[Start of section]

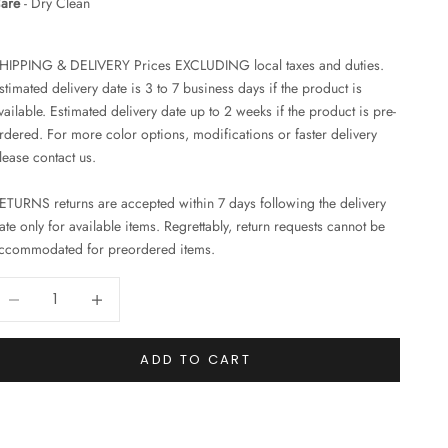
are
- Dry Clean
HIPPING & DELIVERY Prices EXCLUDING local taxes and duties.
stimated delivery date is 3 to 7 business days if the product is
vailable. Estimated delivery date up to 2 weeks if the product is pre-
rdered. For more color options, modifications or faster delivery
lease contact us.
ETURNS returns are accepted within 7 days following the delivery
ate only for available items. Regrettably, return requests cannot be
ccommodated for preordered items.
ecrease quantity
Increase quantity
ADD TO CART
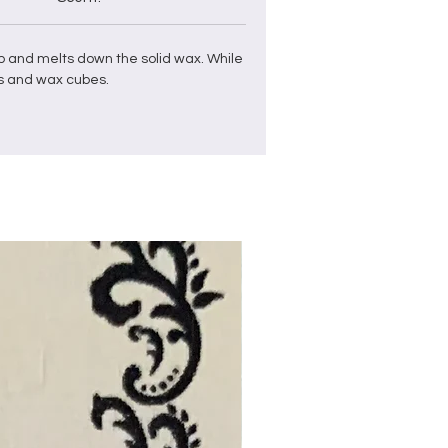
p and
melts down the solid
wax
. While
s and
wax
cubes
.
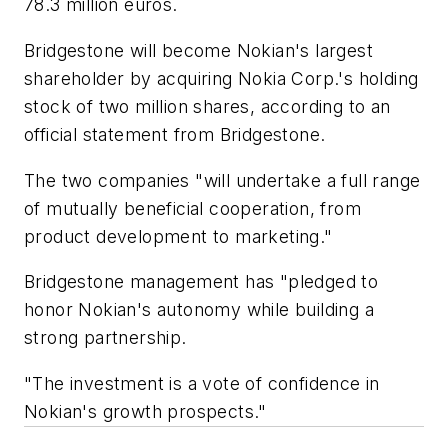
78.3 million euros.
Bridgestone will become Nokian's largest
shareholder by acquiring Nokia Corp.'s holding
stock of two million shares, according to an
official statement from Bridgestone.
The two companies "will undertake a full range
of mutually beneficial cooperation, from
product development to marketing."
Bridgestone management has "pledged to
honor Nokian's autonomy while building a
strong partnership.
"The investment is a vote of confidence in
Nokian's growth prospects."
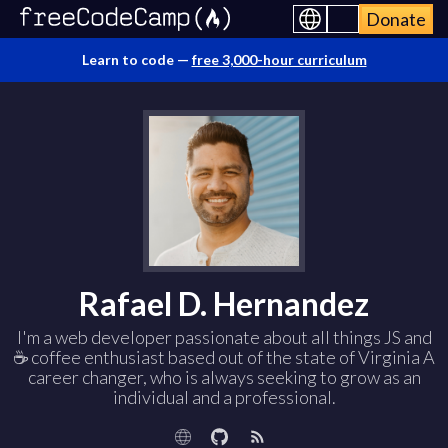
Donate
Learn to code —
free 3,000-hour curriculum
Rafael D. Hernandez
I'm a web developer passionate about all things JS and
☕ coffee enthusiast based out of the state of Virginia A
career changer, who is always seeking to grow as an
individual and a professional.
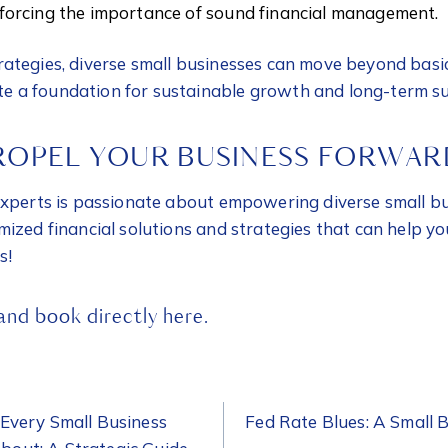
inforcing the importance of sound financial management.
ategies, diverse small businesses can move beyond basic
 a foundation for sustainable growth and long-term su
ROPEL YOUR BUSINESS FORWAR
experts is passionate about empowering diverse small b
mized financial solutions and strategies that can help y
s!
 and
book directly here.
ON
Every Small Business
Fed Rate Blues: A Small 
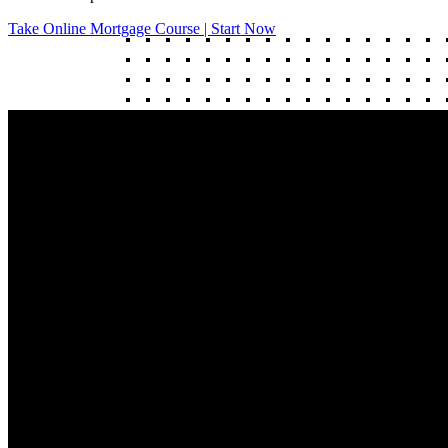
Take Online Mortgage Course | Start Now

[End of section]
[Start of section]

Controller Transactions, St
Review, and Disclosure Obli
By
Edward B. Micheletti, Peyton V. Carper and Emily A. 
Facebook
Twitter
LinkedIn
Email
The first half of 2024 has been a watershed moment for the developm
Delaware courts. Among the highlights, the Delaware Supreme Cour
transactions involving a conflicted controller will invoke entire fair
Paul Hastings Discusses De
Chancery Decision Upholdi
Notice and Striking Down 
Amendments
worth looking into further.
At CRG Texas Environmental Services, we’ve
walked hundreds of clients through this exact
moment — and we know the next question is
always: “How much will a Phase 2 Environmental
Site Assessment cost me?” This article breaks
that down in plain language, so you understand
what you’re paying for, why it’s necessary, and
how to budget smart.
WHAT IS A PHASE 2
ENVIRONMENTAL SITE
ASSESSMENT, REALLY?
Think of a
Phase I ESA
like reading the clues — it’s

[End of section]

[Work request]:
Copy the entries verbatim from the line containing "78.3 million euros." through the line containing "individual and a professional.", both lines included, and leave out the pictures.

[Response to this task]:
78.3 million euros.
Bridgestone will become Nokian's largest
shareholder by acquiring Nokia Corp.'s holding
stock of two million shares, according to an
official statement from Bridgestone.
The two companies "will undertake a full range
of mutually beneficial cooperation, from
product development to marketing."
Bridgestone management has "pledged to
honor Nokian's autonomy while building a
strong partnership.
"The investment is a vote of confidence in
Nokian's growth prospects."
Donate
Learn to code —
free 3,000-hour curriculum
Rafael D. Hernandez
I'm a web developer passionate about all things JS and
☕ coffee enthusiast based out of the state of Virginia A
career changer, who is always seeking to grow as an
individual and a professional.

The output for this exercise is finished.